March 21, 2005

Price War Develops in Digital Photos

A price war has broken out in digital photo printing.

Wal-Mart Stores Inc., Costco Inc. and other retailers are sharply cutting prices on digital-photo prints in a furious effort to win consumers who are switching to digital cameras from traditional film.

The companies that make home printers are also stepping up their bid to grab more of this business. Hewlett-Packard Co., which has sold many consumers on the convenience of making digital images at home, says it will effectively cut the per-print costs 17 percent for people who own H-P printers and buy its paper and ink.

The price cuts come at a critical time for retailers and printer makers. With the shift from film to digital picking up steam, the next two years are seen by many experts as crucial in forming consumer habits.

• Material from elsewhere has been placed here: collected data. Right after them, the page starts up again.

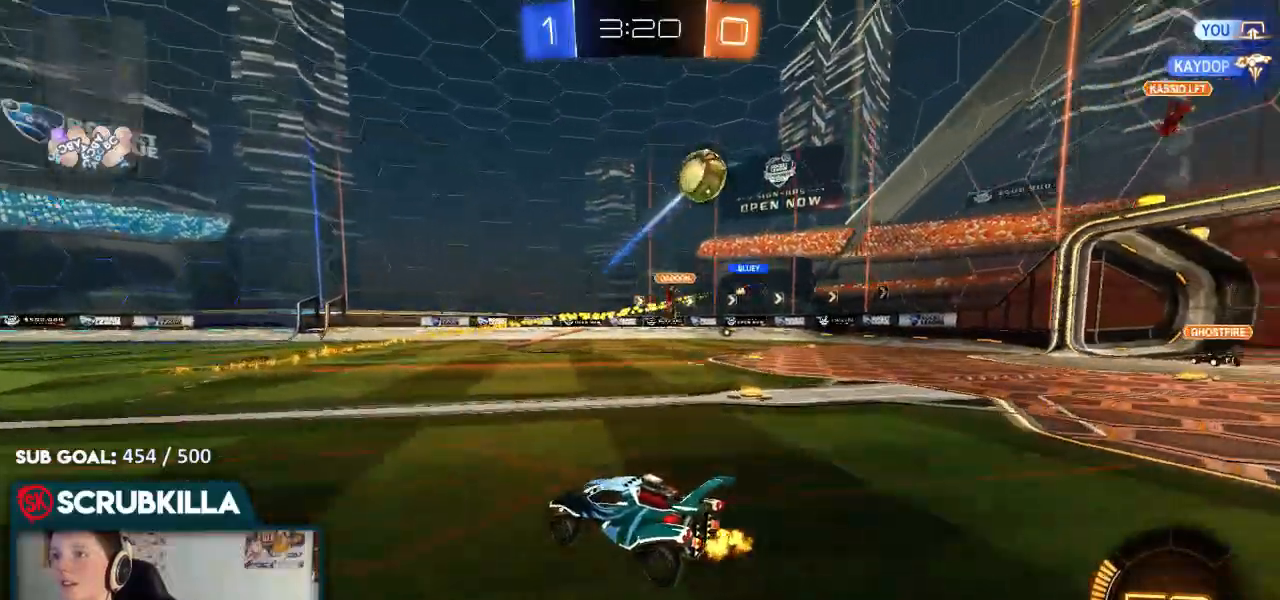
{"dt_ms": 500, "buttons": ["X", "R2"], "left_stick": "left", "right_stick": "center", "events": [[133, "left_stick", "left"], [217, "left_stick", "center"], [267, "left_stick", "right"], [350, "X", "down"], [350, "left_stick", "left"]]}
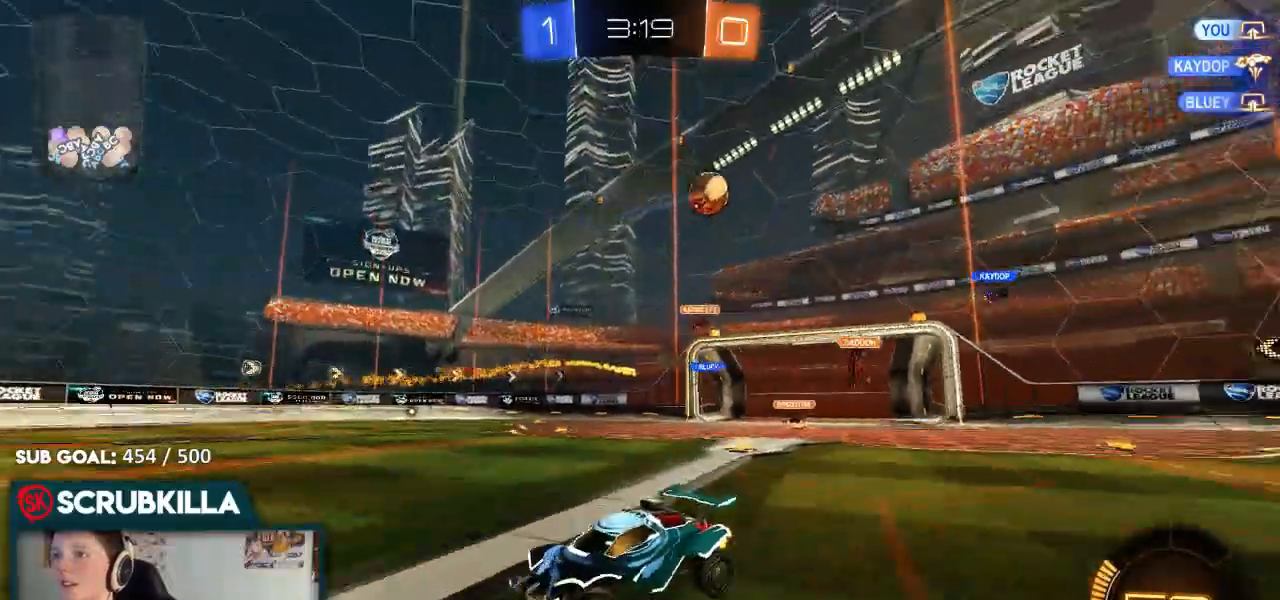
{"dt_ms": 500, "buttons": ["R2"], "left_stick": "left", "right_stick": "center"}
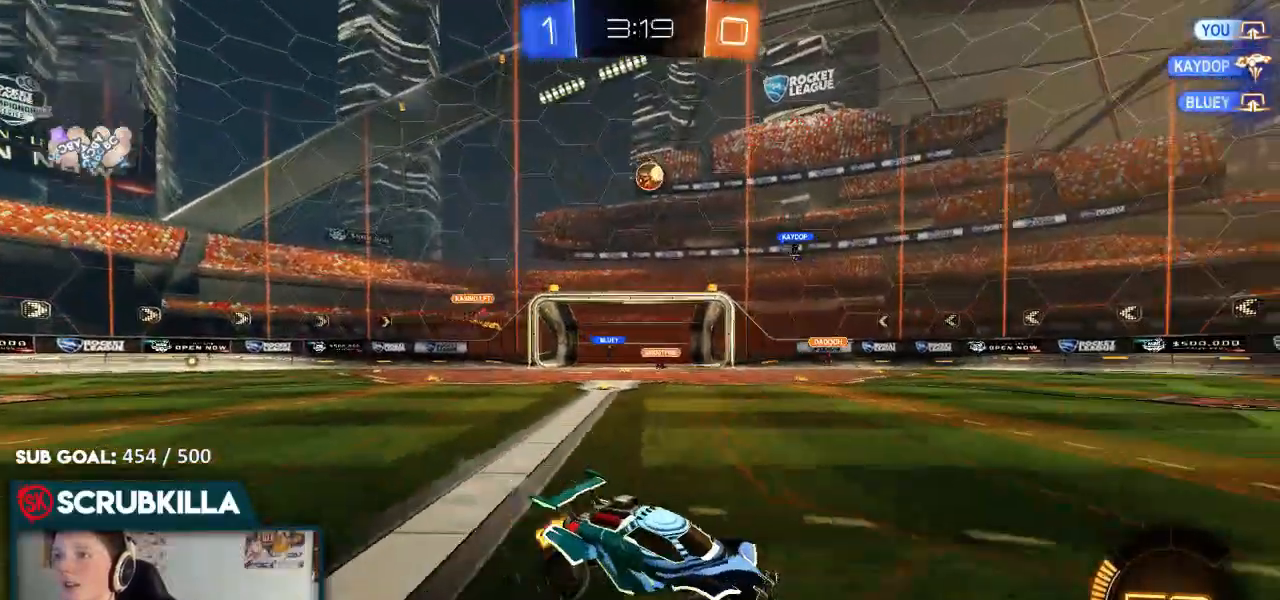
{"dt_ms": 500, "buttons": ["R2"], "left_stick": "left", "right_stick": "center", "events": [[133, "B", "down"], [250, "B", "up"], [350, "X", "down"], [417, "X", "up"]]}
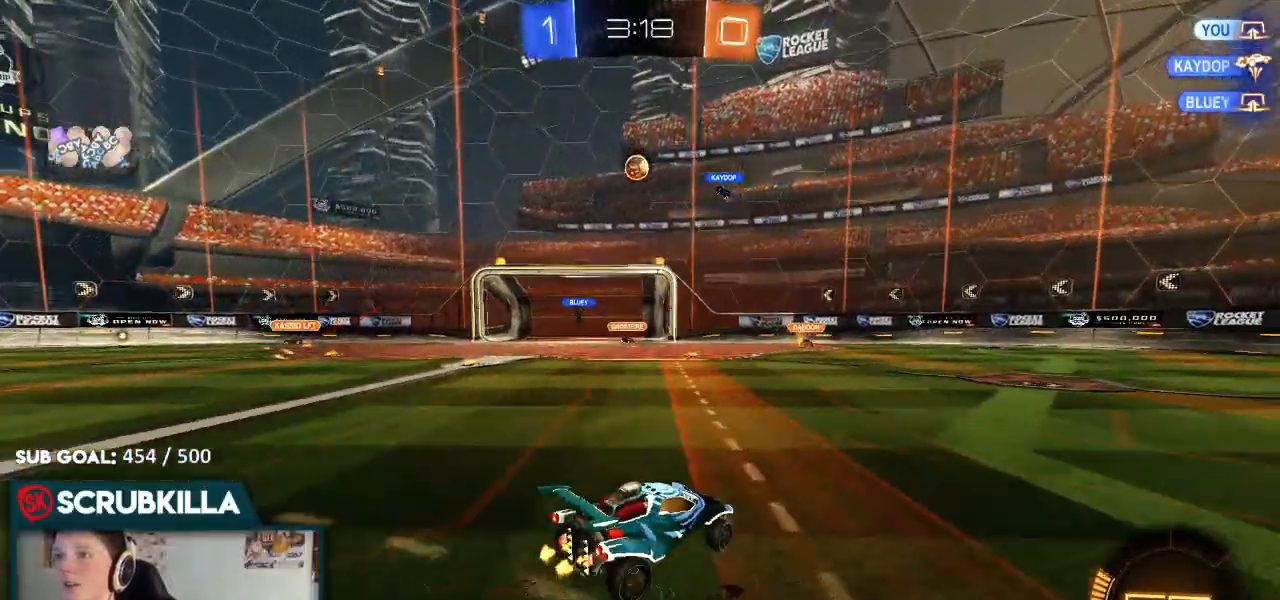
{"dt_ms": 500, "buttons": ["B", "R2"], "left_stick": "left", "right_stick": "center", "events": [[33, "B", "down"]]}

As the heavyweights slug it out, digital-camera owners are the big winners. They are in many cases finding that it is cheaper to print digitally captured images than those taken with film.

Two weeks ago, Wal-Mart cut prices on standard 4-by-6-inch prints made from stored digital images to 19 cents from 24 cents. Wal-Mart, the nation's largest photo finisher, charges 29 cents apiece for prints from film.

For customers who don't mind transferring the images from their computers to's Web site, the per-print price has dropped to 17 cents. (The prints are ready for pickup at the store in two days.) Wal-Mart's wholesale-club affiliate, Sam's Club, charges even less for a similar service: 15 cents, down from 16 cents before the recent round of cuts.

To undercut Wal-Mart, wholesale-club leader Costco was planning to lower its rates on one-hour processing to 17 cents from 19 cents. Meanwhile, drugstore giant Walgreens Inc. is running a digital-print special at 20 cents a piece for 50 prints in some markets, compared with the 29 cents it normally charges for digital or film prints. Walgreen's store signs proclaim that its prints are "half the cost of printing at home," says a spokesman. The calculation is based on the prices of home-PC printer supplies like ink and paper.

The other players in this battle are the online photo sites such as and Ofoto, which is owned by Eastman Kodak Co. These sites accounted for a combined 8 percent of all prints made last year.

Photo finishers are hoping that the lower prices will induce consumers to print more of their digital pictures. Consumers spent an estimated $8.2 billion for prints last year, including both those made at retail outlets and at home, according to Photo Marketing Association International, a trade group. But that is a fraction of the potential market: Only about 20 percent to 30 percent of digital pictures taken are developed.

The price cuts also come as digital cameras are rapidly stealing market share from film cameras. Of the cameras sold this year, about 80 percent are expected to be digital. But despite the growth in digital photography, the number of overall prints made at home and at stores fell 4.5 percent in the U.S. last year to 27.4 billion, according to PMAI.

With the film business drying up, retailers can ill afford to lose printing revenues, too. After a slow start, retailers are beginning to gain traction with digital printing. Digital prints ordered at retailers more than tripled last year, says PMAI, while the number of prints made at home were up 37 percent. And the momentum is clearly with the retailers: Last year, while about 61 percent of all digital prints were made at home, that is down from 90 percent in 2000.

One reason is the sharp increase in retail outlets offering digital printing. Most drug and discount stores can now handle digital prints in their one-hour photo-processing minilabs. Labs can produce prints at a cost to operators of less than five cents a piece, says Greg Joe, marketing manager for Japan's Noritsu Ltd., a big minilab maker.

Retailers with less business can install cheaper, but also slower, digital kiosks. The number of photo kiosks in the United States is expected to grow to 121,000 by 2008, up from 75,000 today, says Kerry Flatley, a consultant with market researcher Infotrends. Last year, 17 percent of digital-camera owners used a kiosk vs. just 6 percent the year before, she says.

Long term, home printing is likely to decline to just 15 percent of all prints, says Gael Lundeen, general manager photofinishing and Web services for Fuji Photo Film USA Inc., the leader in the minilab business.